Several things made Washington decide to attend Alderson Broaddus.

“I spoke to a coach named Jessie Wiener throughout my senior year, and he was very consistent,” she said. “After a 400 race, my best one of the year, he came up to me as I haven’t even got off the track yet and said, “We want you,” and little did I know, I wanted to be there just as much. Alderson Broaddus is also a very big on education and success. When I was given a scholarship to run, I looked more into the school and found out they provided private tutors for free through a program called ACES. This caught my attention, knowing I could get extra help going in to classes if I needed it.

“Alderson Broaddus runs an organization called Student Government Association. This is a council of advised student selected by the student body, then given positions to budget for other school organizations and activities, plan social events, work on old and make new policies and make sure student voice are heard. This organization has taught me a little bit about what all it takes to run a school system and budget for one, as well. I have made many new friends and am so excited to be on the senate this year again.”

Washington said Philippi is different from Morgantown.

“Philippi is a smaller community where people really keep to themselves, but is always there to lend a helping hand,” she said. “Morgantown is more city-like and it’s hard to provide to everyone because so. Morgantown’s population also consist of a Division I university, as well. Philippi is a lot more quiet and calm, while Morgantown always has something going on and noise. While Morgantown will always be my hometown, I am definitely more of a small town girl.
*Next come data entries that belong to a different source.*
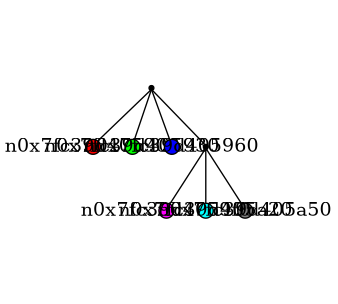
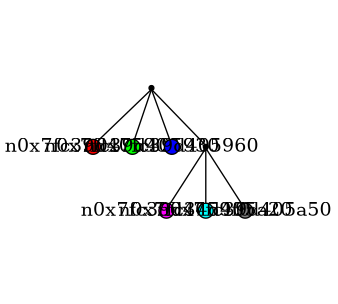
  digraph {
    node [shape=circle style=filled fixedsize=true]
    edge [arrowhead=none headport=c tailport=c]
    n0x7fc39d4058d0 [shape=point fixedsize=""]
    n0x7fc39d405900 [fillcolor="#ff0000ff" height=.15 width=.15]
    n0x7fc39d405930 [fillcolor="#00ff00ff" height=.15 width=.15]
    n0x7fc39d405960 [fillcolor="#0000ffff" height=.15 width=.15]
    n0x7fc39d405990 [shape=point fixedsize=""]
    n0x7fc39d4059f0 [fillcolor="#ff00ffff" height=.15 width=.15]
-   n0x7fc39d405a20 [fillcolor="#00ffffff" height=.15 width=.15]
+   n0x7fc39d405a20 [fillcolor="#00ffffff" height=.15 width=.15 label=n0x7fc34d405a20]
    n0x7fc39d405a50 [fillcolor="#00000080" height=.15 width=.15]
    n0x7fc39d4058d0 -> n0x7fc39d405900
    n0x7fc39d4058d0 -> n0x7fc39d405930
    n0x7fc39d4058d0 -> n0x7fc39d405960
    n0x7fc39d4058d0 -> n0x7fc39d405990
    n0x7fc39d405990 -> n0x7fc39d4059f0
    n0x7fc39d405990 -> n0x7fc39d405a20
    n0x7fc39d405990 -> n0x7fc39d405a50
  }
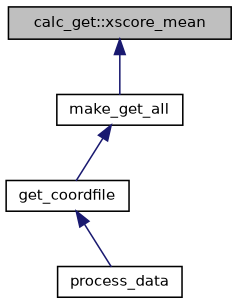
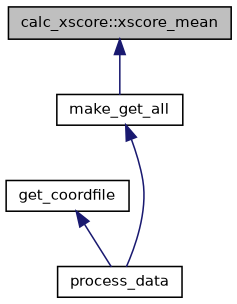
  digraph {
    rankdir=TB
    node [color=black fillcolor=white fontname=Helvetica fontsize=10 shape=record style=filled]
    edge [color=midnightblue dir=back fontname=Helvetica fontsize=10 labelfontname=Helvetica labelfontsize=10 style=solid]
-   n1 [fillcolor=grey75 fontcolor=black height=0.2 label="calc_get::xscore_mean" width=0.4]
+   n1 [fillcolor=grey75 fontcolor=black height=0.2 label="calc_xscore::xscore_mean" width=0.4]
    n2 [height=0.2 label=make_get_all width=0.4]
    n3 [height=0.2 label=get_coordfile width=0.4]
    n4 [height=0.2 label=process_data width=0.4]
    n1 -> n2
-   n2 -> n3
+   n2 -> n4
    n3 -> n4
  }
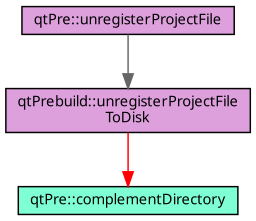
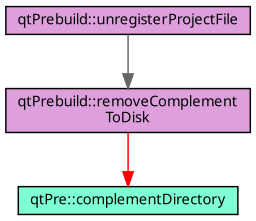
  digraph {
    fontname="Noto Sans"
    rankdir=TB
    node [color=black fillcolor=plum fontname="Noto Sans" fontsize=10 shape=record style=filled]
    edge [fontname="Noto Sans" fontsize=10 labelfontname=Helvetica labelfontsize=10 style=solid]
-   n1 [fontcolor=black height=0.2 label="qtPre::unregisterProjectFile" width=0.4]
-   n2 [height=0.2 label="qtPrebuild::unregisterProjectFile\lToDisk" width=0.4]
+   n1 [fontcolor=black height=0.2 label="qtPrebuild::unregisterProjectFile" width=0.4]
+   n2 [height=0.2 label="qtPrebuild::removeComplement\lToDisk" width=0.4]
    n3 [fillcolor=aquamarine height=0.2 label="qtPre::complementDirectory" width=0.4]
    n1 -> n2 [color=gray40]
    n2 -> n3 [color=red]
  }
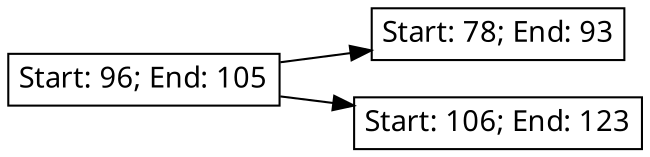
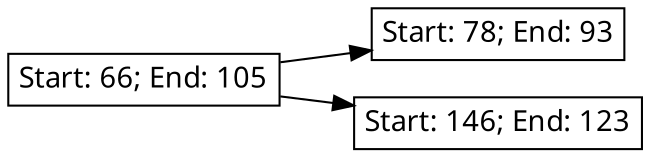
  strict digraph {
    rankdir=LR
    node [fontname=sans margin=0.07 shape=box]
-   n1 [end=105 height=0.1 label="Start: 96; End: 105" target1=78 width=0.1]
+   n1 [end=105 height=0.1 label="Start: 66; End: 105" target1=78 width=0.1]
    n2 [end=93 height=0.1 label="Start: 78; End: 93" target1=106 width=0.1]
-   n3 [end=123 height=0.1 label="Start: 106; End: 123" width=0.1]
+   n3 [end=123 height=0.1 label="Start: 146; End: 123" width=0.1]
    n1 -> n2
    n1 -> n3
  }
I love to look out the window everyday and look at the beauty of West Virginia without all of the noise.”

The transition from high school to college was challenging at first for Washington.
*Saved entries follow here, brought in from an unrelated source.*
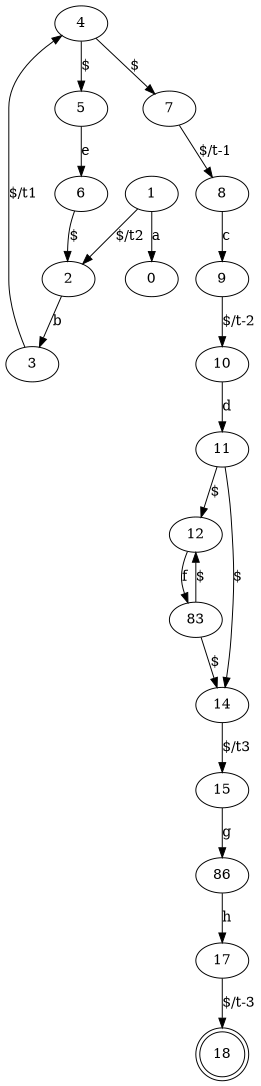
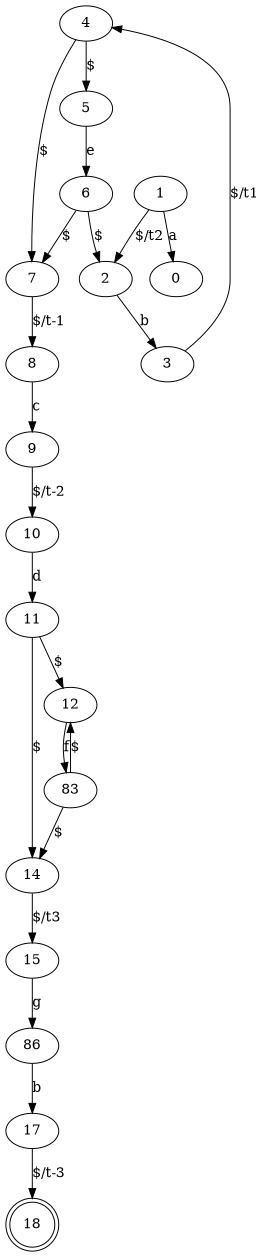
  digraph {
    18 [shape=doublecircle]
    1
    0
    2
    3
    4
    7
    5
    8
    6
    9
    10
    11
    12
    14
    n16 [label=83]
    15
    n18 [label=86]
    17
    1 -> 0 [label=a]
    1 -> 2 [label="$/t2"]
    2 -> 3 [label=b]
    3 -> 4 [label="$/t1"]
    4 -> 7 [label="$"]
    4 -> 5 [label="$"]
    7 -> 8 [label="$/t-1"]
    5 -> 6 [label=e]
    8 -> 9 [label=c]
    6 -> 2 [label="$"]
+   6 -> 7 [label="$"]
    9 -> 10 [label="$/t-2"]
    10 -> 11 [label=d]
    11 -> 12 [label="$"]
    11 -> 14 [label="$"]
    12 -> n16 [label=f]
    14 -> 15 [label="$/t3"]
    n16 -> 12 [label="$"]
    n16 -> 14 [label="$"]
    15 -> n18 [label=g]
-   n18 -> 17 [label=h]
+   n18 -> 17 [label=b]
    17 -> 18 [label="$/t-3"]
  }
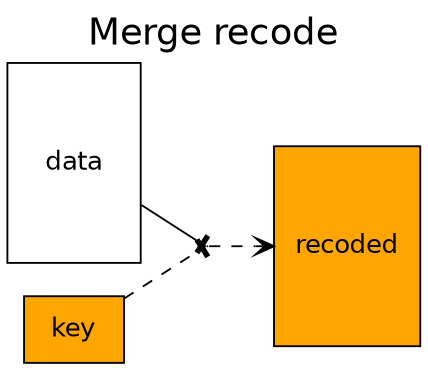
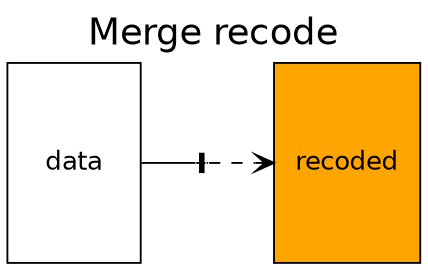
  digraph {
    fontname=helvetica
    fontsize=20
    label="Merge recode"
    labelloc=top
    rankdir=LR
    node [fontname=helvetica fontsize=14 shape=rect style=filled fillcolor=white]
    edge [arrowhead=tee headclip=false style=dashed]
    data [fixedsize=true height=1.5 width=1]
    dummy [shape=point width=0]
-   key [fillcolor=orange]
    n4 [fixedsize=true height=1.5 label=recoded width=1.1 fillcolor=orange]
    data -> dummy [style=solid]
    dummy -> n4 [headport=w tailclip=false arrowhead=vee headclip=""]
-   key -> dummy
  }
“The transition from high school to college was nerve-racking but exciting,” she said. “I am always up to new challenges and this was definitely one. It took me a while to get the hang of how college professors graded and tested. High school is a lot different with a lot more guidance. College is the first time you really step into the new world by yourself, which takes a lot of responsibility. College professors don’t make class mandatory, so the responsibility is on you to succeed or fail. Being on your own also takes a lot of time management, which includes making a schedule for yourself. Not just with school, but other things such as laundry, trash and even setting times to go eat.”

Washington is majoring in business administration with a minor in legal studies.

“After graduation, I want to use my business and legal studies degree to become a lawyer,” she said. “The goal is to attend the University of Tennessee School of Law and become a corporate lawyer.”

Washington enjoys doing several activities in her spare time.

“I like to run, paint and do outdoor activities, such as fishing, riding razor (side-by-sides), sitting by a fire and kayaking.”